Sam Hall sounds normal enough speaking on the phone as he heads to a top tier Melbourne law firm, where he works as a paralegal.
He lists his achievements like they’re everyday successes of an ordinary legal mind.
But while Deakin Law School (DLS) student Sam is keen to normalise his efforts, he has achieved a great deal in a short period of time.
The good news is, he believes others can do the same.
Last year Sam, was a member of the winning team from DLS at the Vis Moot competition held in Vienna.
Revolving around developing and presenting cases of commercial law in a moot court scenario with the aim of reaching resolution through arbitration, this contest attracts some of the best legal brains and presenters from law schools around the world.
Winning the competition tends to propel people into the legal professional stratosphere, and Sam is grateful for the kudos.
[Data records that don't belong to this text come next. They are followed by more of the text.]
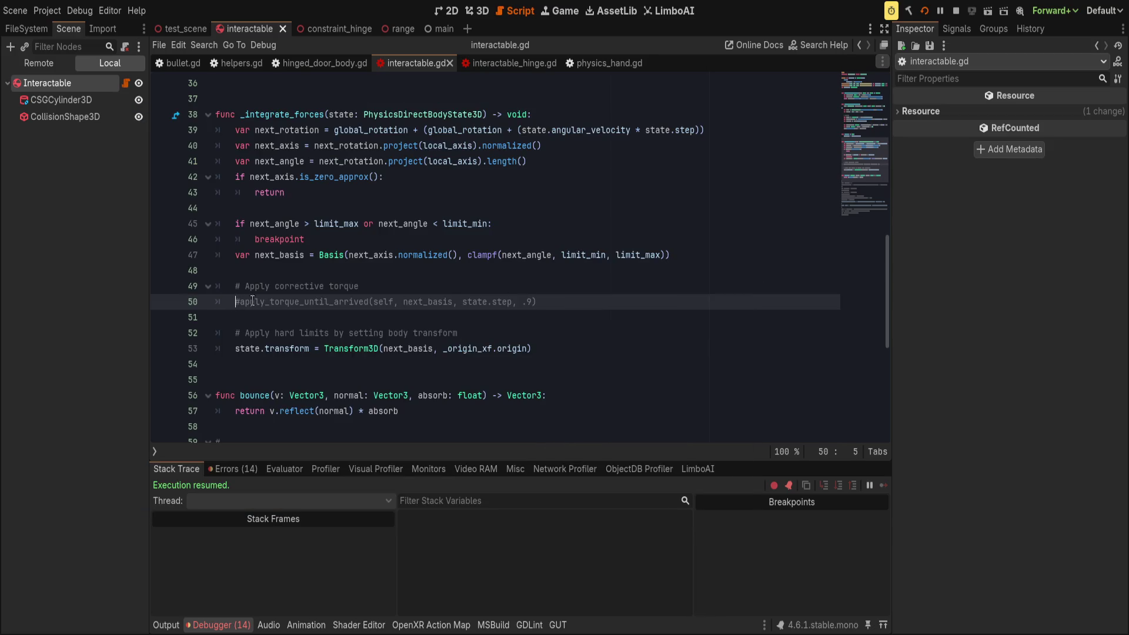
- Uncomment the corrective torque call on line 50, save the script, and resume the VR test
{"action": "key", "text": "ctrl+k"}
{"action": "key", "text": "ctrl+s"}
{"action": "key", "text": "Home"}
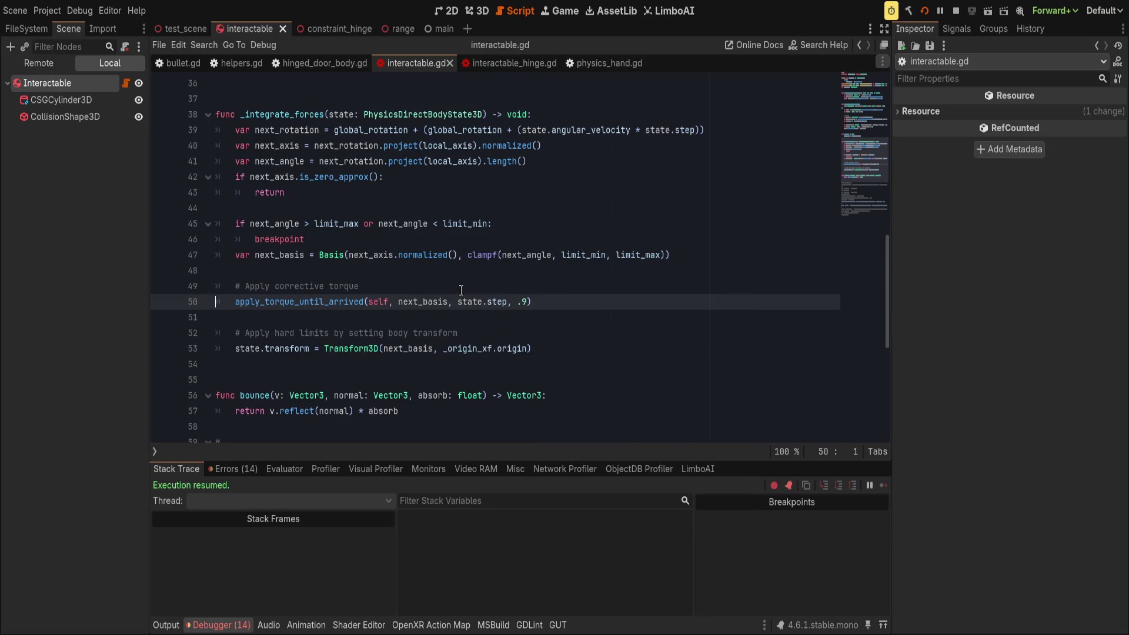
{"action": "key", "text": "alt+Tab"}
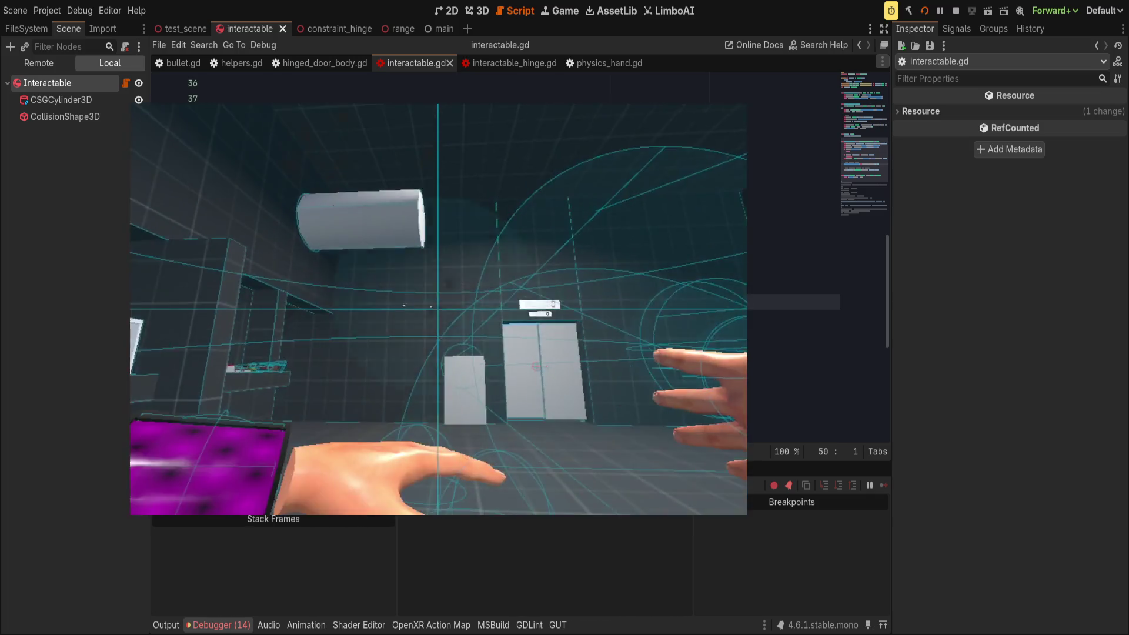
- Back in the script editor, set a breakpoint on the corrective torque line
{"action": "key", "text": "alt+Tab"}
{"action": "left_click", "coordinate": [323, 195]}
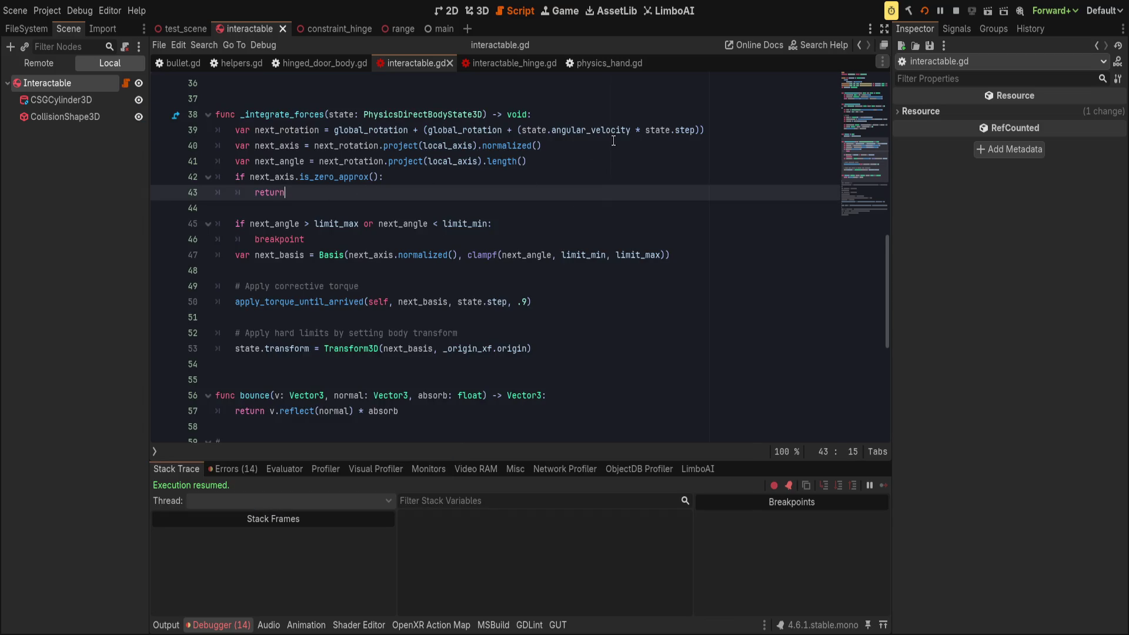
{"action": "left_click", "coordinate": [597, 150]}
{"action": "key", "text": "Down"}
{"action": "key", "text": "Down"}
{"action": "key", "text": "Down"}
{"action": "left_click", "coordinate": [151, 302]}
- Change line 47 to next_basis = Basis.IDENTITY, commenting out the old arguments with #
{"action": "scroll", "coordinate": [488, 559], "scroll_direction": "down", "scroll_amount": 2}
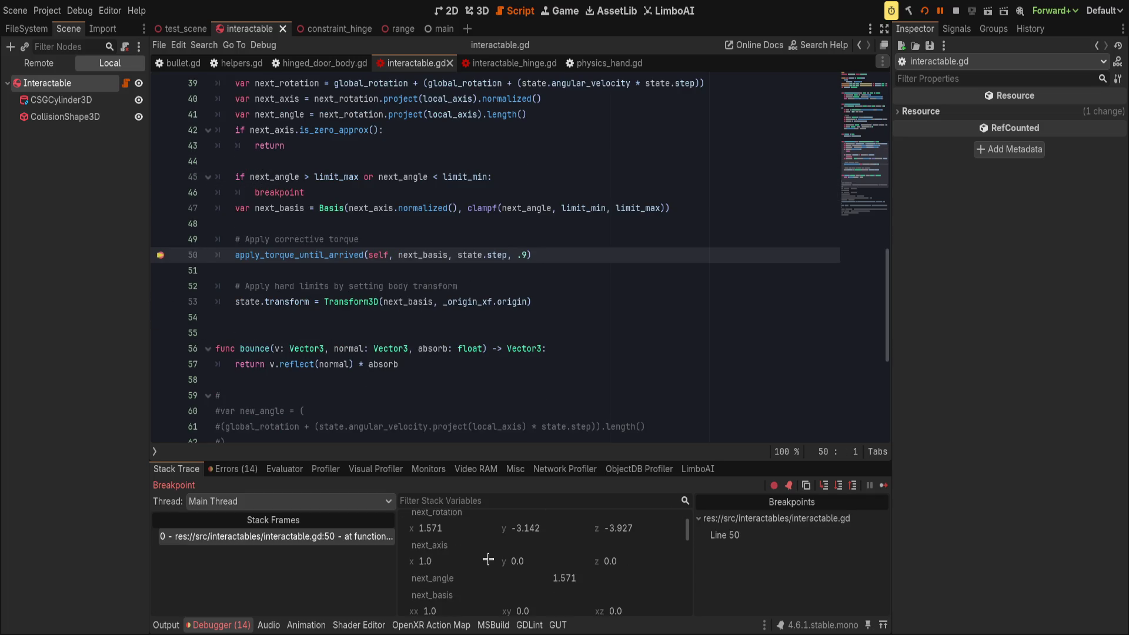
{"action": "double_click", "coordinate": [425, 254]}
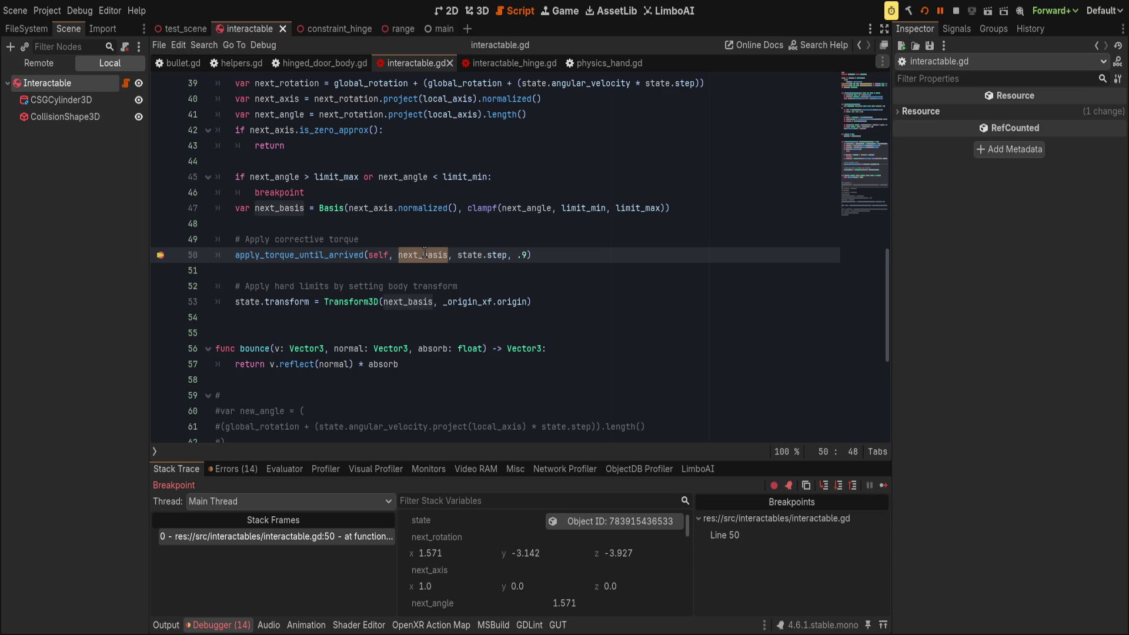
{"action": "left_click", "coordinate": [318, 208]}
{"action": "type", "text": "Basis"}
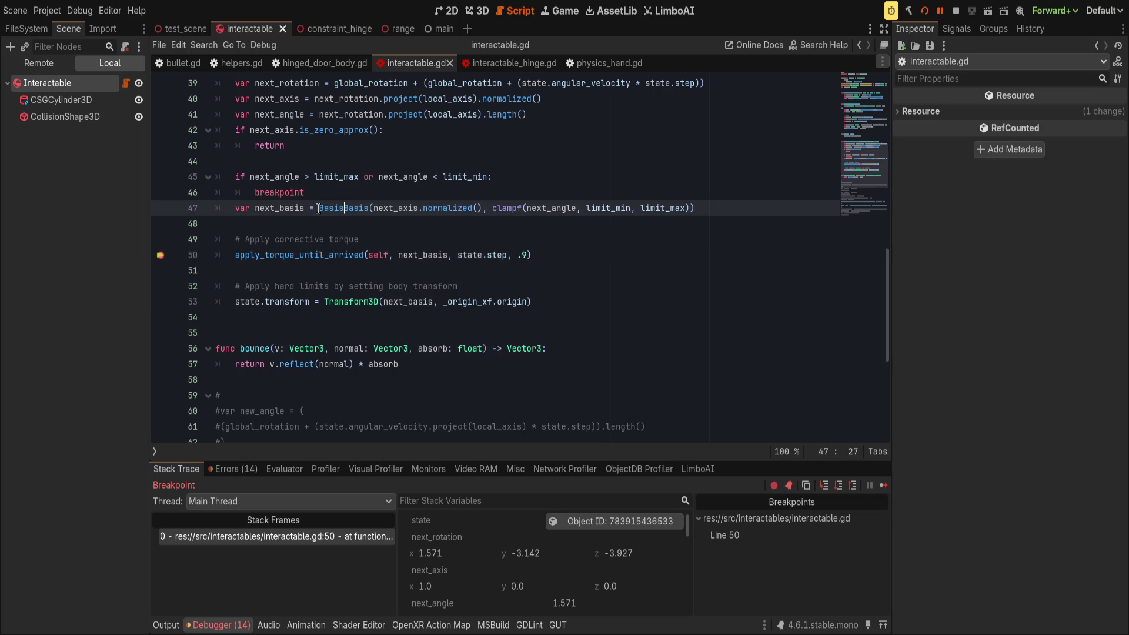
{"action": "type", "text": ".ID"}
{"action": "key", "text": "Tab"}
‘The moot win is something intriguing on the CV, a real talking point.’
But beyond this it has also given him a personal edge in job interviews, signifying the real worth of the win in Vienna, and has opened doors he never thought possible.
Sam has already completed three seasonal clerkships in commercial law at some of Australia's top legal firms, and has been so inundated with job offers that he has been obliged to stretch his degree by two years.
It wasn't always so smooth for Sam. Employers weren't knocking on his door with job offers.
‘It took until my third year to get any legal experience or networking,’ he recalls.
It’s the notion of success being 90 per cent perspiration and 10 per cent inspiration that perfectly embodies Sam's initial experience.
‘Hard work and perseverance are the passwords to getting roles in law firms.
‘Students need to keep trying.’
The key, he says, is knowing an opportunity when you see one and acting on it.
Don't be afraid. Take every opportunity that comes to you.’
Based on his experience at Deakin, Sam can’t stress enough the importance of getting to know academic staff.
‘Some students can be a bit intimidated to approach their lecturers and so on, but it really helps to develop these relationships. Some have become referees for me in job applications.’
Studying law isn’t always about becoming a lawyer. The study lets students explore numerous life trajectories taking them in directions they might never have considered.
‘There are different opportunities out there. Even if you don't want to be a lawyer, the skill sets are transferable.
‘What opens doors is being able to think critically, to think effectively.’
Strengths, says Sam, that apply pretty much anywhere professionally. It's all about taking the opportunity.
For Sam, capitalising on what comes his way has already set him on a path to being a leading commercial law litigator and practitioner.
His hard work, willingness and determination appear likely to open many more doors in a bright future, starting with a recent graduate offer from a global law firm, with whom Sam will commence his commercial law career in early 2016.